‘The early bird catches the worm’ it’s a saying that can be applied to most of the things. When you start a new business, there is a mountain of stuff you need to control and do, some of these bring money, and a lot of them are costs. And understandably, we have to neglect some of these to a later stage. Branding is the one that gets postpone to a later date, which it’s a catch 22 because you need look credible, trustworthy and unique, to be different from your competitors with a similar brand.
Now, what is the advantage of having a brand from an early state?
1. People will get familiar with your brand
Your potential customers will start engaging with your business from the moment you are out there. Remember that a brand is an emotional relationship between your company and your clients and a relationship is only build with patience and constancy.
Showing up every day with the right look will make you recognisable and will start trusting you. It is like moving into a new neighbourhood. At first, the neighbours will see you as a foreign person but little by little they will start recognising you. If you make an effort to say good morning every day, they will warm up to you and see you as an acquaintance, later on as a good neighbour and if you insist you could even end up being friends.

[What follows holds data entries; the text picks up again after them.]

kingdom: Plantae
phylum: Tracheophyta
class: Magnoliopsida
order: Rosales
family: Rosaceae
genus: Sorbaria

Note: Londoners should try this when they feel like their neighbours aren’t so friendly.
2. Advantage on positioning
Your business is likely to have competition. The earlier you start having a consistent look, coherent with your prospects, the earlier that you will get your position in the market.
Think of brands that managed to get ahead of the game, like Google (it’s true that they weren’t the first ones, but they were there earlier than others). Or do you Bing something instead of Google it? We don’t telegram we WhatsApp!
3. Leeway for improvement and rebrand
Branding isn’t an exercise with a start and end. Branding is something that holds hand with business. When you engage early, you can test if things work and if not you can change them. Because it’s easier to rebrand when you are a small business than when you are Coca-Cola, not only for what will your customer say but the more assets with your logo you have around.
4. Consistency
It’s what it says on the tin. Having a new brand means that you can create consistency, which is a prolonged exercise and means that you won’t have assets online or offline where they don’t have your logo or follow your brand colours.
5. Evolution
Business is something that constantly evolves. In fact, you should, as a business owner, always be innovating to adapt your company to the current market needs and technology advance. If your brand is set earlier, you can evolve together.
6. Spread the word
Most businesses have to promote themselves, but word of mouth can be a big part of your acquisition system.
Having a brand will help your customers remember you, and recommend you. But also the people who are looking for the recommendation will see you as serious and feel conformable to spend their money with you.
7. Start slow and grow little by little
When you start from the beginning, you can start having the essential elements of your brand, like a logo, a website and business cards and then extend as you need with other assets and features, such as a flyer or an annual report.
It means that you can control your expense on promotion and branding a bit better. Because you only have to do it on demand as oppose to having to spend a big chuck of cash in one go.